### WHAT TO PRODUCE:
Nothing after the line with "Feeling your way into the situation" belongs in the copy; extract the lines below from the top through that line, pictures left out.

### DATA FOR THIS EXERCISE:
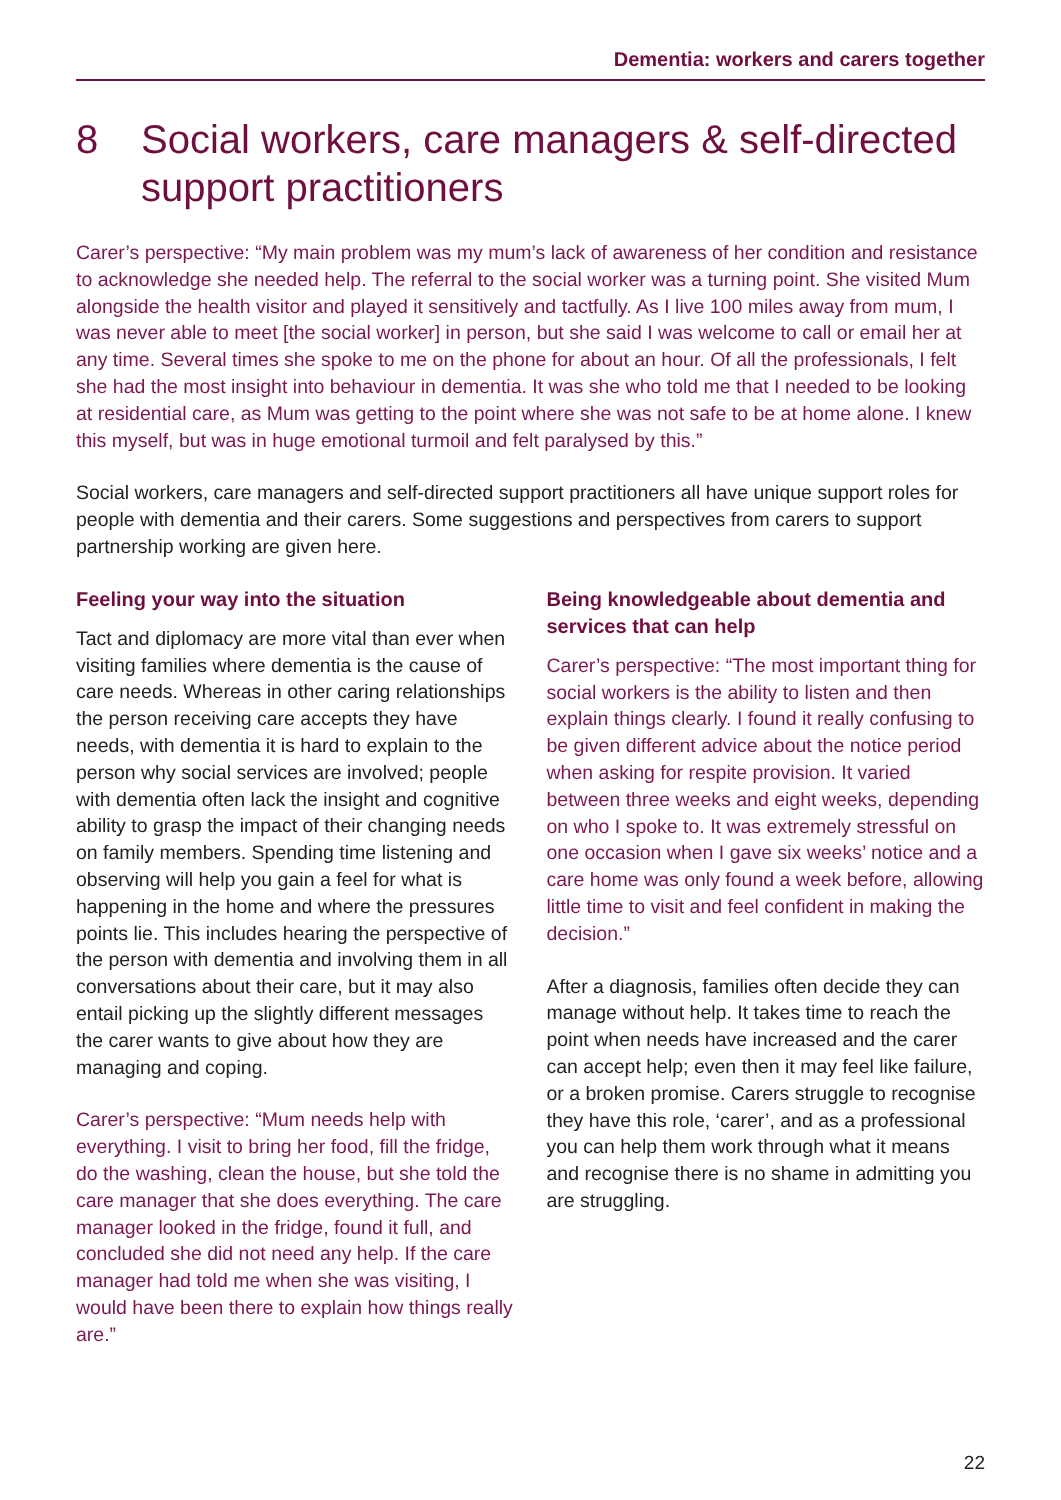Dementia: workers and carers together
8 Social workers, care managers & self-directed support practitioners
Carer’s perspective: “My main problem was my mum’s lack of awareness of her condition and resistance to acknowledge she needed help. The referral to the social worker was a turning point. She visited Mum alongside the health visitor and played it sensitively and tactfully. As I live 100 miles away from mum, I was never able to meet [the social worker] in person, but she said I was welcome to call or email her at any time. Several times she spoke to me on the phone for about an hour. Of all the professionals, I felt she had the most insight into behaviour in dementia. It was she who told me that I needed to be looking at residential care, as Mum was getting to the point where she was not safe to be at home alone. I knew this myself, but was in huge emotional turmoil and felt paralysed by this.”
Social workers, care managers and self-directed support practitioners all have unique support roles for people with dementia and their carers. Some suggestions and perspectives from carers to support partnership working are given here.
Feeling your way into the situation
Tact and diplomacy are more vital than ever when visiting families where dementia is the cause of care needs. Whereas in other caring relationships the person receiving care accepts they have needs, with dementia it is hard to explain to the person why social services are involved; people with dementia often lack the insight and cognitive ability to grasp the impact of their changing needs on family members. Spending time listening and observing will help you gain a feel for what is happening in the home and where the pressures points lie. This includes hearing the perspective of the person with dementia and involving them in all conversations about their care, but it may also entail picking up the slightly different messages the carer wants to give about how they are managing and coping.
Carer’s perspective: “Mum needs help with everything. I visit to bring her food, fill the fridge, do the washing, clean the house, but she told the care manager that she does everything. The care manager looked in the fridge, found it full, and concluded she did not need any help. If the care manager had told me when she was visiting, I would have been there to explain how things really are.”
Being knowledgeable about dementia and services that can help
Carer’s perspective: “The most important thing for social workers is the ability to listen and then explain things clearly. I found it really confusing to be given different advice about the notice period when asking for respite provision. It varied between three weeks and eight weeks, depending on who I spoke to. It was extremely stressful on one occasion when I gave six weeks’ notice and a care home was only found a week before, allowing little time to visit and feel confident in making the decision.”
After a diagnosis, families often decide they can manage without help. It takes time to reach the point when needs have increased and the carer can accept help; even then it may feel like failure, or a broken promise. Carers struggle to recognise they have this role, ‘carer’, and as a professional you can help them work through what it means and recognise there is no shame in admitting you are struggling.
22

### YOUR RESPONSE:
Dementia: workers and carers together
8 Social workers, care managers & self-directed support practitioners
Carer’s perspective: “My main problem was my mum’s lack of awareness of her condition and resistance to acknowledge she needed help. The referral to the social worker was a turning point. She visited Mum alongside the health visitor and played it sensitively and tactfully. As I live 100 miles away from mum, I was never able to meet [the social worker] in person, but she said I was welcome to call or email her at any time. Several times she spoke to me on the phone for about an hour. Of all the professionals, I felt she had the most insight into behaviour in dementia. It was she who told me that I needed to be looking at residential care, as Mum was getting to the point where she was not safe to be at home alone. I knew this myself, but was in huge emotional turmoil and felt paralysed by this.”
Social workers, care managers and self-directed support practitioners all have unique support roles for people with dementia and their carers. Some suggestions and perspectives from carers to support partnership working are given here.
Feeling your way into the situation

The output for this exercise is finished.